What to expect at your medical school interview (Part 2)

Interviews can be stressful for some students. That’s a fact! But you should feel great about yourself having reached this stage. Your medical school interview is an opportunity for you to really highlight your key personal attributes on top of your academic qualifications. It is certainly not a test, but instead a great way to show care all your experiences to the admissions team.

Preparation

Every medical school has its own interview procedure so it’s advisable to read up on the precise details for the one you are attending. No doubt there will be an information pack sent to you before the interview day, but it would be good practice to have a look on their website to get a feel for the medical school and the degree course. Whilst the interview is not a test, it is always useful to prepare a few short answers to possible questions so that you feel relaxed and comfortable on the day. Of course, we can never predict every possible question, but it is always a good idea to come prepared as this will settle your nerves and let you develop your confidence.

Real questions

Here is a list of some real questions students have been asked in their medical school interview:

1.     What makes you want to become a doctor?

2.     What qualities do you think patients appreciate in a doctor?

3.     What qualities do you think colleagues appreciate in a doctor?

4.     What do you understand by the term medical research?

5.     What are the benefits and limitations of medical research?

6.     Describe some medical research that you have read about or seen on the news.

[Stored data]
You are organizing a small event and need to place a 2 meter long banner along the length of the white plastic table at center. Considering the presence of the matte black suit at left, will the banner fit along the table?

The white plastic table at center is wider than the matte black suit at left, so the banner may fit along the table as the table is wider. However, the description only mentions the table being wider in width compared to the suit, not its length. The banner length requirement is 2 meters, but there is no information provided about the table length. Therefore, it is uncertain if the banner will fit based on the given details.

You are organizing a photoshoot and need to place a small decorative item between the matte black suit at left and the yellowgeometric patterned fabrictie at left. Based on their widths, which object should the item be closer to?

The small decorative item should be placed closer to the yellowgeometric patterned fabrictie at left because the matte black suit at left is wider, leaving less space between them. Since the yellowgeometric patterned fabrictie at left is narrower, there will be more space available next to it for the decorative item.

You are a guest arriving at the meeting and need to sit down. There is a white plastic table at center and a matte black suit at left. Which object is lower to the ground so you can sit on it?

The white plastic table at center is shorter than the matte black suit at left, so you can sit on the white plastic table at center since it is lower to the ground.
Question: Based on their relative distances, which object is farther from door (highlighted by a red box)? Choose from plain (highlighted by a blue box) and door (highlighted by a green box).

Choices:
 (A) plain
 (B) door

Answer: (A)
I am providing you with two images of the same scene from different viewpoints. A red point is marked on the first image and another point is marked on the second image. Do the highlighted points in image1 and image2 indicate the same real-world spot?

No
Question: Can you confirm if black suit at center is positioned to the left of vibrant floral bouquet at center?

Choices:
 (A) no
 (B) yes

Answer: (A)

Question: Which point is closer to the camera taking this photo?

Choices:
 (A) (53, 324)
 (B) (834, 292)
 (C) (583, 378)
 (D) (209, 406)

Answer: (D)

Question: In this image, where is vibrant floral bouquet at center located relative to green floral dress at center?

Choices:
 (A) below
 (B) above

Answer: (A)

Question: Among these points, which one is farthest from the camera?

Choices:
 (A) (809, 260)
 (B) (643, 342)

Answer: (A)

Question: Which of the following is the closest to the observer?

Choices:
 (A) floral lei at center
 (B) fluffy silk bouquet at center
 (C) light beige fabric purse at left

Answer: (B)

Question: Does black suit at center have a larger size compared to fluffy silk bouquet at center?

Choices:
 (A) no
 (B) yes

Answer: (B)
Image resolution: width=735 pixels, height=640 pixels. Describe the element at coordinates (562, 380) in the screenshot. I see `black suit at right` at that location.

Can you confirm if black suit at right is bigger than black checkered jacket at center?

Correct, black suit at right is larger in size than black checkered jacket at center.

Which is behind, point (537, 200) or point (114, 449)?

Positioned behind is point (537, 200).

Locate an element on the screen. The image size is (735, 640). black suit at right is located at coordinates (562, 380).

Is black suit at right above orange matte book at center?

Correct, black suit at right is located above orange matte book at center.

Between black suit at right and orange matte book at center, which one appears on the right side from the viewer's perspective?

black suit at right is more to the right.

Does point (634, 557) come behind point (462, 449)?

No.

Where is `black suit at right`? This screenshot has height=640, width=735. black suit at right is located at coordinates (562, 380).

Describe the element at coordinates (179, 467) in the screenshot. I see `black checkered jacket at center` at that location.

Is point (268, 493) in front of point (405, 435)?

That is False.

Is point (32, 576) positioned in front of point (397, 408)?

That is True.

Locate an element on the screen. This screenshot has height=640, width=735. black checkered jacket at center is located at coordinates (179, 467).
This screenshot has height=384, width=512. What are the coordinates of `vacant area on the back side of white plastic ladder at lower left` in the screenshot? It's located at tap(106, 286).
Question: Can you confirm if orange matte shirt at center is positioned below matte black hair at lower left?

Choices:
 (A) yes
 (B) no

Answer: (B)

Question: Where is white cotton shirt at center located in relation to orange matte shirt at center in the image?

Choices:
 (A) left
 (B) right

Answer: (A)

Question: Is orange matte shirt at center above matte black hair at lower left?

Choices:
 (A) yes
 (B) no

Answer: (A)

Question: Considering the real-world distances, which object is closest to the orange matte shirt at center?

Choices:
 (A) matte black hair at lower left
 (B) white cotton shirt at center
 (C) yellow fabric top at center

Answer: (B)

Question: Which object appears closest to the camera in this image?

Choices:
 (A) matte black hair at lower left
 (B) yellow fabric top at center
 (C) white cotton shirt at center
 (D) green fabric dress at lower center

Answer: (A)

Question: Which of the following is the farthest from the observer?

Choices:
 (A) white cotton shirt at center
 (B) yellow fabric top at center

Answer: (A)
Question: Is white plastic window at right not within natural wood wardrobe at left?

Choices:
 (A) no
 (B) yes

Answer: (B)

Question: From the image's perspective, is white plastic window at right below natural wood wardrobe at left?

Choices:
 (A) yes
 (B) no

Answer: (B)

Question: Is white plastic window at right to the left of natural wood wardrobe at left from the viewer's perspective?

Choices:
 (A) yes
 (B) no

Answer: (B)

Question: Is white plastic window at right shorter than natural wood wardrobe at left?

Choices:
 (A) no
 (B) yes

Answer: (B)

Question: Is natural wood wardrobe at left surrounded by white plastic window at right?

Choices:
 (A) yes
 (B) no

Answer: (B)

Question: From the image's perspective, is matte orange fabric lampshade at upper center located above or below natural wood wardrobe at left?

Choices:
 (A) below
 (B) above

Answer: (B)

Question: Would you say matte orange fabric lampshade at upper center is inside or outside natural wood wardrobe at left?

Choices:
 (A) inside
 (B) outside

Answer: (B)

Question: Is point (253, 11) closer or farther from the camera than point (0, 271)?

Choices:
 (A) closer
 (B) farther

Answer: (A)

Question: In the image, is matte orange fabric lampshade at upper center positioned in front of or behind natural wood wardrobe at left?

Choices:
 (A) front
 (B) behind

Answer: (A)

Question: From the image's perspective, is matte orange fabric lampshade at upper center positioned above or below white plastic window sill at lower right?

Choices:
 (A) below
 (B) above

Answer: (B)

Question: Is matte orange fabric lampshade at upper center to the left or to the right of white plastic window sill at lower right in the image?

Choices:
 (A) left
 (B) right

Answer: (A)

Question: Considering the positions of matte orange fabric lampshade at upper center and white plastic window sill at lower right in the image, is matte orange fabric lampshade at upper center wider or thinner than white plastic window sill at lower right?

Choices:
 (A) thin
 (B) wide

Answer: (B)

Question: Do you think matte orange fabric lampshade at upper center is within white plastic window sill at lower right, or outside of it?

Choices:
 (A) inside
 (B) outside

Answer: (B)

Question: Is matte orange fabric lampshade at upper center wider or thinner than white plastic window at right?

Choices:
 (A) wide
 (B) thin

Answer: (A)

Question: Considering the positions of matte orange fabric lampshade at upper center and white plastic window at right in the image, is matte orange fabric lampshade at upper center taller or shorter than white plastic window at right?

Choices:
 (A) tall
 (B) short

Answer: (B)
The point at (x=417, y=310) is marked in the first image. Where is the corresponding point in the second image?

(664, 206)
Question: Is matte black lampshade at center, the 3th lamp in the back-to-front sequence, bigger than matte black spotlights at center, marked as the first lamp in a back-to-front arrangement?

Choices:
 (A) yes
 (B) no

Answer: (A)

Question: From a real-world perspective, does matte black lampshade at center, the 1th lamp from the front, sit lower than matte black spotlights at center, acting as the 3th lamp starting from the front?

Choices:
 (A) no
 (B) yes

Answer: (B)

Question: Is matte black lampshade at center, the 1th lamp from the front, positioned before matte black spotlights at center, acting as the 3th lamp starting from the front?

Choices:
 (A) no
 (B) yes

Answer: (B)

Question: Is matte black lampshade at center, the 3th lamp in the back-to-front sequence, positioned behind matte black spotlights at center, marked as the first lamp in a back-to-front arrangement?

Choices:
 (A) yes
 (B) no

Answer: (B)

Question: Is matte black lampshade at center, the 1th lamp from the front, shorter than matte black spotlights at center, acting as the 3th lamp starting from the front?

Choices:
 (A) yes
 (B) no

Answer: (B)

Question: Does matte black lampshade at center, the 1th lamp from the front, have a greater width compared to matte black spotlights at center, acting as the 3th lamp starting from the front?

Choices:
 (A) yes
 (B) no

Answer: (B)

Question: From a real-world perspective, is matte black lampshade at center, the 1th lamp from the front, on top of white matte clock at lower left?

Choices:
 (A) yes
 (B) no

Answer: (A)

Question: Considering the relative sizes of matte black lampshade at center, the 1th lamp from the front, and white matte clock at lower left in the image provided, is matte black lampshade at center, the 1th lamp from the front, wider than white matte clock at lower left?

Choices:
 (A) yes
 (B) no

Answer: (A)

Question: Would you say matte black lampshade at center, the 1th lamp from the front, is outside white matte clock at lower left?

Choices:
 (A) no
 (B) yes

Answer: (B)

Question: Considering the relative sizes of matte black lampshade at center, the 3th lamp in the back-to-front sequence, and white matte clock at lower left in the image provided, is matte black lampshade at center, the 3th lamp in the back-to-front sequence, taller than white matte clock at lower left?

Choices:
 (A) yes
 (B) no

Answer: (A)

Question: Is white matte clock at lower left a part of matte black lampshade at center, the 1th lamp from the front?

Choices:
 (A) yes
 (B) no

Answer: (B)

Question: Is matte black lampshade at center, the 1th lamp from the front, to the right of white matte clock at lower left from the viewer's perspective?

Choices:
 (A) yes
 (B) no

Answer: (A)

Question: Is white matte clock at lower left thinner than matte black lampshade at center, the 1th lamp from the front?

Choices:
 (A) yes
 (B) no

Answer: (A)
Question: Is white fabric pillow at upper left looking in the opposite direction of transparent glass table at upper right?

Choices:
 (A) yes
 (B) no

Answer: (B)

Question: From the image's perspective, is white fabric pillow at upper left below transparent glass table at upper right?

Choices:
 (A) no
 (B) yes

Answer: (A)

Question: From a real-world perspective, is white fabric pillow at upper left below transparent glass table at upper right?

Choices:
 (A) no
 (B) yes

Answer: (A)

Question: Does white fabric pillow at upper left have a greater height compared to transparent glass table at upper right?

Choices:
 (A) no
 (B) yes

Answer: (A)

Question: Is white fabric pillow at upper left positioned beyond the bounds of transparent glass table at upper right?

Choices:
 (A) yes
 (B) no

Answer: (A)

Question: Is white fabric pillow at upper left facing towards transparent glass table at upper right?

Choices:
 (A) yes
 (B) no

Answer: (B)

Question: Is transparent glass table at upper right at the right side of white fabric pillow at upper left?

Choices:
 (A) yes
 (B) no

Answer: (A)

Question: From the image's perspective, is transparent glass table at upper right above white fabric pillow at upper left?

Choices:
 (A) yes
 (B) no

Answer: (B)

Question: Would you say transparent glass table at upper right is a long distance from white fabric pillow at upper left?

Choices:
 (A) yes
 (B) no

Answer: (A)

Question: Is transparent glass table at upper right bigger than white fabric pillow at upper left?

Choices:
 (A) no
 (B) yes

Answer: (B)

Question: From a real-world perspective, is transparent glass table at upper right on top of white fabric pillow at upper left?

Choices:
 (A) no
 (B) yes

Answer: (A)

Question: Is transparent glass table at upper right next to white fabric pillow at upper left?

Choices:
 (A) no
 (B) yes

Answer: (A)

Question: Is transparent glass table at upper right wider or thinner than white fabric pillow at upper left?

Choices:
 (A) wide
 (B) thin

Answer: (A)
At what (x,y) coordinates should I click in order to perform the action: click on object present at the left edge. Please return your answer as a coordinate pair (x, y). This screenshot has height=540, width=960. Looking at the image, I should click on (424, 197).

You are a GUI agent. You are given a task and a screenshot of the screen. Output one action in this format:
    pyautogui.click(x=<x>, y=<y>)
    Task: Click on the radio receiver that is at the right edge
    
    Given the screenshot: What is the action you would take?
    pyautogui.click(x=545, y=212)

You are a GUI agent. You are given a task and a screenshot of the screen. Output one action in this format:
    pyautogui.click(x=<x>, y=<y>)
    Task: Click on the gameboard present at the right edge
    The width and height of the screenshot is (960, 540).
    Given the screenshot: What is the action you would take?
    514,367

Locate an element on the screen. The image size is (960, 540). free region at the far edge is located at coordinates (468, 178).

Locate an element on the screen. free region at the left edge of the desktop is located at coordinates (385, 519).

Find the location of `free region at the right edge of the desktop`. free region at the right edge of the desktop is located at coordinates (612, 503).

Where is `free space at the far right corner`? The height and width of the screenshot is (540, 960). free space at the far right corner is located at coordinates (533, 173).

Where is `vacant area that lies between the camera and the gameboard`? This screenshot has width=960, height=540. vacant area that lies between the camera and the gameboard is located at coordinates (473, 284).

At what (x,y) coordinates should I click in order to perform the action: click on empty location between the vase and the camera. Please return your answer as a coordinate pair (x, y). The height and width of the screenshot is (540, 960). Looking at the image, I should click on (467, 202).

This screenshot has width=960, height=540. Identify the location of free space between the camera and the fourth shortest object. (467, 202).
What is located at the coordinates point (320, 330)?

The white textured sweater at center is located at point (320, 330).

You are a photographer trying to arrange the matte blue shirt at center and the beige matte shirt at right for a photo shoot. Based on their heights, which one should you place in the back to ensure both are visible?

• Directions:
About the guide to medical school interviews:
(a) What does the guide say will likely be sent to you before the interview day?
(b) Where does it suggest looking to get a feel for the medical school and the degree course?
(c) What is the first real interview question in its list?

• Answer for the task:
(a) An information pack.
(b) The medical school's website.
(c) "What makes you want to become a doctor?"